\name{regmatches}
\alias{regmatches}
\alias{regmatches<-}
\title{Extract or Replace Matched Substrings}
\description{
  Extract or replace matched substrings from match data obtained by
  \code{\link{regexpr}}, \code{\link{gregexpr}} or
  \code{\link{regexec}}.
}
\usage{
regmatches(x, m, invert = FALSE)
regmatches(x, m, invert = FALSE) <- value
}
\arguments{
  \item{x}{a character vector}
  \item{m}{an object with match data}
  \item{invert}{a logical: if \code{TRUE}, extract or replace the
    non-matched substrings.}
  \item{value}{an object with suitable replacement values for the
    matched or non-matched substrings (see \code{Details}).}
}
\details{
  If \code{invert} is \code{FALSE} (default), \code{regmatches} extracts
  the matched substrings as specified by the match data.  For vector
  match data (as obtained from \code{\link{regexpr}}), empty matches are
  dropped; for list match data, empty matches give empty components
  (zero-length character vectors).

  If \code{invert} is \code{TRUE}, \code{regmatches} extracts the
  non-matched substrings, i.e., the strings are split according to the
  matches similar to \code{\link{strsplit}} (for vector match data, at
  most a single split is performed).

  Note that the match data can be obtained from regular expression
  matching on a modified version of \code{x} with the same numbers of
  characters.

  The replacement function can be used for replacing the matched or
  non-matched substrings.  For vector match data, if \code{invert} is
  \code{FALSE}, \code{value} should be a character vector with length the
  number of matched elements in \code{m}.  Otherwise, it should be a
  list of character vectors with the same length as \code{m}, each as
  long as the number of replacements needed.  Replacement coerces values
  to character or list and generously recycles values as needed.
  Missing replacement values are not allowed.
}
\value{
  For \code{regmatches}, a character vector with the matched substrings
  if \code{m} is a vector and \code{invert} is \code{FALSE}.  Otherwise,
  a list with the matched or non-matched substrings.
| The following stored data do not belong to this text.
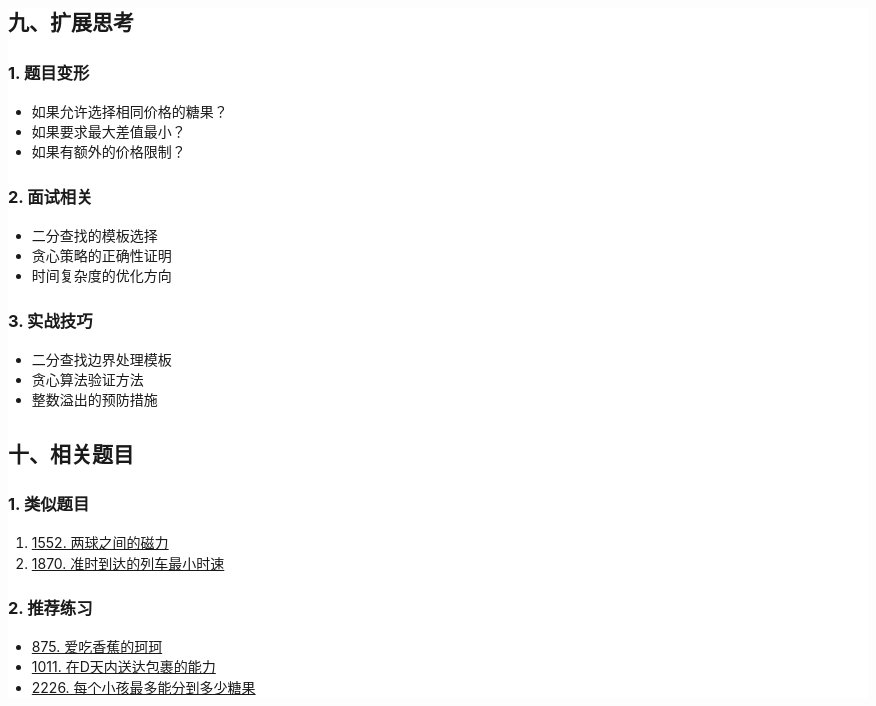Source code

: ## 九、扩展思考

### 1. 题目变形
- 如果允许选择相同价格的糖果？
- 如果要求最大差值最小？
- 如果有额外的价格限制？

### 2. 面试相关
- 二分查找的模板选择
- 贪心策略的正确性证明
- 时间复杂度的优化方向

### 3. 实战技巧
- 二分查找边界处理模板
- 贪心算法验证方法
- 整数溢出的预防措施

## 十、相关题目

### 1. 类似题目
1. [1552. 两球之间的磁力](https://leetcode.cn/problems/magnetic-force-between-two-balls/)
2. [1870. 准时到达的列车最小时速](https://leetcode.cn/problems/minimum-speed-to-arrive-on-time/)

### 2. 推荐练习
- [875. 爱吃香蕉的珂珂](https://leetcode.cn/problems/koko-eating-bananas/)
- [1011. 在D天内送达包裹的能力](https://leetcode.cn/problems/capacity-to-ship-packages-within-d-days/)
- [2226. 每个小孩最多能分到多少糖果](https://leetcode.cn/problems/maximum-candies-allocated-to-k-children/)
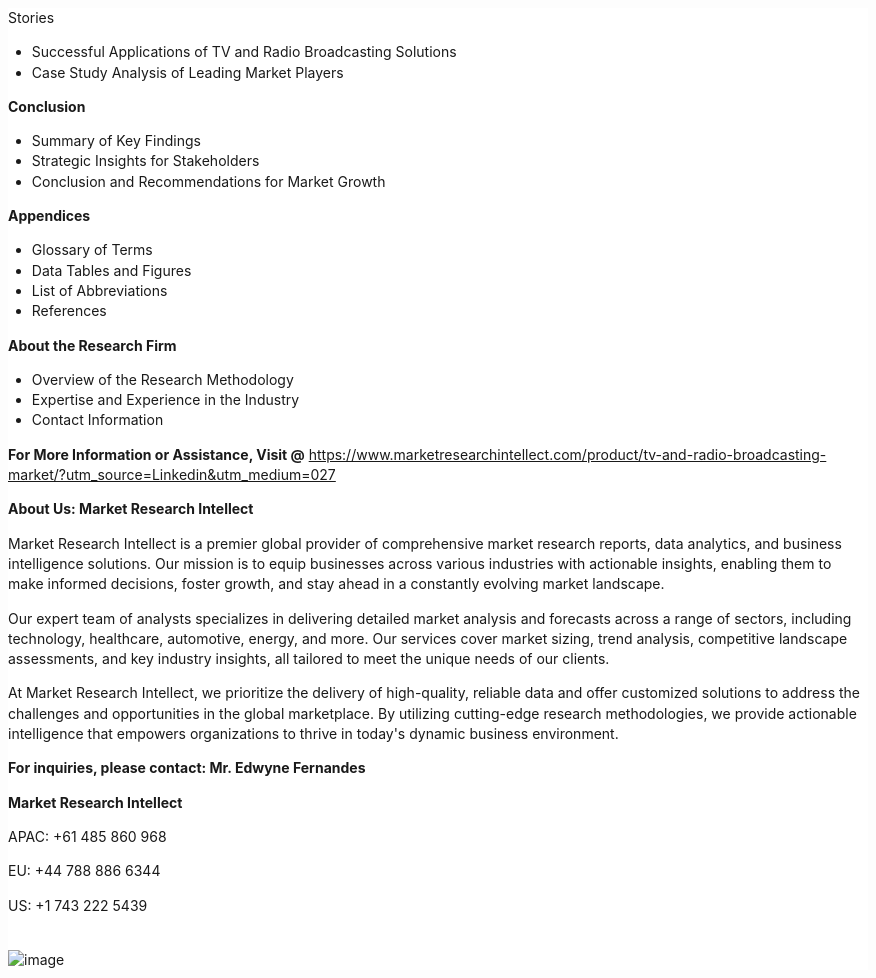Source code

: Stories</strong></p><ul><li>Successful Applications of TV and Radio Broadcasting Solutions</li><li>Case Study Analysis of Leading Market Players</li></ul><p><strong>Conclusion</strong></p><ul><li>Summary of Key Findings</li><li>Strategic Insights for Stakeholders</li><li>Conclusion and Recommendations for Market Growth</li></ul><p><strong>Appendices</strong></p><ul><li>Glossary of Terms</li><li>Data Tables and Figures</li><li>List of Abbreviations</li><li>References</li></ul><p><strong>About the Research Firm</strong></p><ul><li>Overview of the Research Methodology</li><li>Expertise and Experience in the Industry</li><li>Contact Information</li></ul></div><div class="article-main__content" data-test-id="publishing-text-block"><p><span class="font-[700]"><strong>For More Information or Assistance, Visit @</strong>&nbsp;<a href="https://www.marketresearchintellect.com/product/tv-and-radio-broadcasting-market/?utm_source=Linkedin&utm_medium=027">https://www.marketresearchintellect.com/product/tv-and-radio-broadcasting-market/?utm_source=Linkedin&utm_medium=027</a></span></p><p><strong>About Us: Market Research Intellect</strong></p><p>Market Research Intellect is a premier global provider of comprehensive market research reports, data analytics, and business intelligence solutions. Our mission is to equip businesses across various industries with actionable insights, enabling them to make informed decisions, foster growth, and stay ahead in a constantly evolving market landscape.</p><p>Our expert team of analysts specializes in delivering detailed market analysis and forecasts across a range of sectors, including technology, healthcare, automotive, energy, and more. Our services cover market sizing, trend analysis, competitive landscape assessments, and key industry insights, all tailored to meet the unique needs of our clients.</p><p>At Market Research Intellect, we prioritize the delivery of high-quality, reliable data and offer customized solutions to address the challenges and opportunities in the global marketplace. By utilizing cutting-edge research methodologies, we provide actionable intelligence that empowers organizations to thrive in today's dynamic business environment.</p><p><strong>For inquiries, please contact: Mr. Edwyne Fernandes</strong></p><p><strong>Market Research Intellect</strong></p><p>APAC: +61 485 860 968</p><p>EU: +44 788 886 6344</p><p>US: +1 743 222 5439</p></div><div class="article-main__content" data-test-id="publishing-text-block">&nbsp;</div>
![image](https://github.com/user-attachments/assets/616a9d38-714b-45d0-b202-8b6262ccd488)
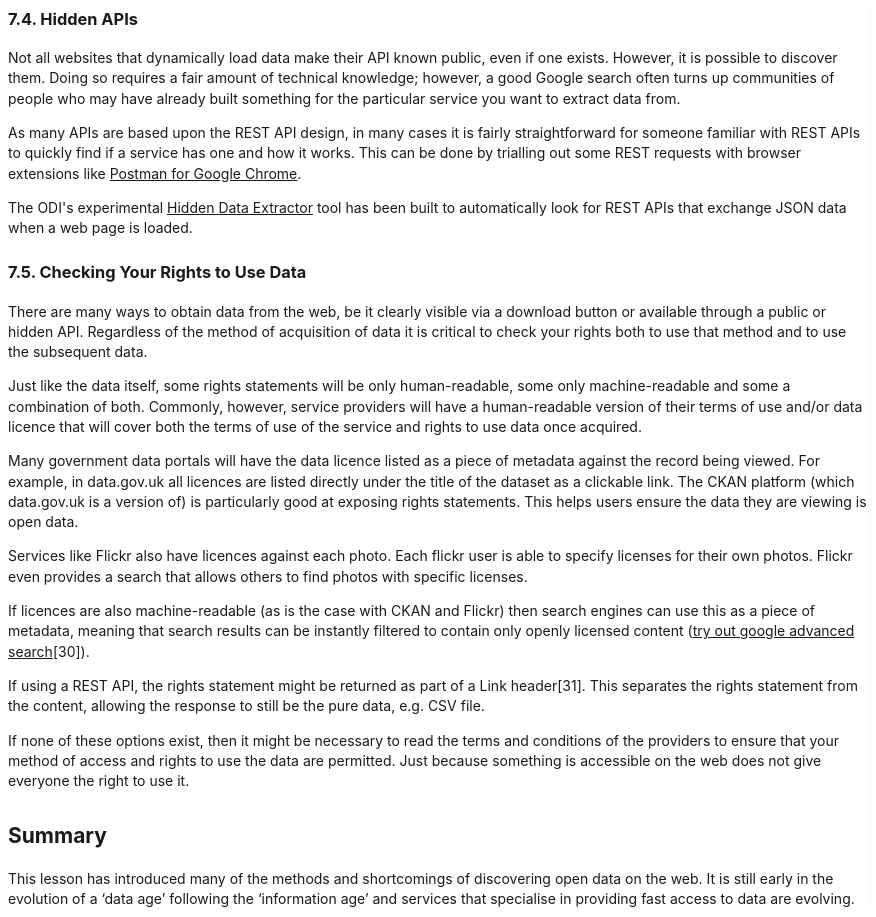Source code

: ### 7.4.         Hidden APIs

Not all websites that dynamically load data make their API known public, even if one exists. However, it is possible to discover them. Doing so requires a fair amount of technical knowledge; however, a good Google search often turns up communities of people who may have already built something for the particular service you want to extract data from.

As many APIs are based upon the REST API design, in many cases it is fairly straightforward for someone familiar with REST APIs to quickly find if a service has one and how it works. This can be done by trialling out some REST requests with browser extensions like [Postman for Google Chrome](https://chrome.google.com/webstore/detail/postman/fhbjgbiflinjbdggehcddcbncdddomop?hl=en).

The ODI's experimental [Hidden Data Extractor](http://odinprac.theodi.org/hidden-data-extractor/) tool has been built to automatically look for REST APIs that exchange JSON data when a web page is loaded.

### 7.5.         Checking Your Rights to Use Data

There are many ways to obtain data from the web, be it clearly visible via a download button or available through a public or hidden API. Regardless of the method of acquisition of data it is critical to check your rights both to use that method and to use the subsequent data.

Just like the data itself, some rights statements will be only human-readable, some only machine-readable and some a combination of both. Commonly, however, service providers will have a human-readable version of their terms of use and/or data licence that will cover both the terms of use of the service and rights to use data once acquired.

Many government data portals will have the data licence listed as a piece of metadata against the record being viewed. For example, in data.gov.uk all licences are listed directly under the title of the dataset as a clickable link. The CKAN platform \(which data.gov.uk is a version of\) is particularly good at exposing rights statements. This helps users ensure the data they are viewing is open data.

Services like Flickr also have licences against each photo. Each flickr user is able to specify licenses for their own photos. Flickr even provides a search that allows others to find photos with specific licenses.

If licences are also machine-readable \(as is the case with CKAN and Flickr\) then search engines can use this as a piece of metadata, meaning that search results can be instantly filtered to contain only openly licensed content \([try out google advanced search](https://www.google.co.uk/advanced_search)\[30\]\).

If using a REST API, the rights statement might be returned as part of a Link header\[31\]. This separates the rights statement from the content, allowing the response to still be the pure data, e.g. CSV file.

If none of these options exist, then it might be necessary to read the terms and conditions of the providers to ensure that your method of access and rights to use the data are permitted. Just because something is accessible on the web does not give everyone the right to use it.

## Summary

This lesson has introduced many of the methods and shortcomings of discovering open data on the web. It is still early in the evolution of a ‘data age’ following the ‘information age’ and services that specialise in providing fast access to data are evolving.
  For \code{regmatches<-}, the updated character vector.
}
\examples{
x <- c("A and B", "A, B and C", "A, B, C and D", "foobar")
pattern <- "[[:space:]]*(,|and)[[:space:]]"
## Match data from regexpr()
m <- regexpr(pattern, x)
regmatches(x, m)
regmatches(x, m, invert = TRUE)
## Match data from gregexpr()
m <- gregexpr(pattern, x)
regmatches(x, m)
regmatches(x, m, invert = TRUE)

## Consider
x <- "John (fishing, hunting), Paul (hiking, biking)"
## Suppose we want to split at the comma (plus spaces) between the
## persons, but not at the commas in the parenthesized hobby lists.
## One idea is to "blank out" the parenthesized parts to match the
## parts to be used for splitting, and extract the persons as the
## non-matched parts.
## First, match the parenthesized hobby lists.
m <- gregexpr("\\\\([^)]*\\\\)", x)
## Write a little utility for creating blank strings with given numbers
## of characters.
blanks <- function(n) {
     vapply(Map(rep.int, rep.int(" ", length(n)), n, USE.NAMES = FALSE),
           paste, "", collapse = "")
}
## Create a copy of x with the parenthesized parts blanked out.
s <- x
regmatches(s, m) <- Map(blanks, lapply(regmatches(s, m), nchar))
s
## Compute the positions of the split matches (note that we cannot call
## strsplit() on x with match data from s).
m <- gregexpr(", *", s)
## And finally extract the non-matched parts.
regmatches(x, m, invert = TRUE)
}
\keyword{character}
\keyword{utilities}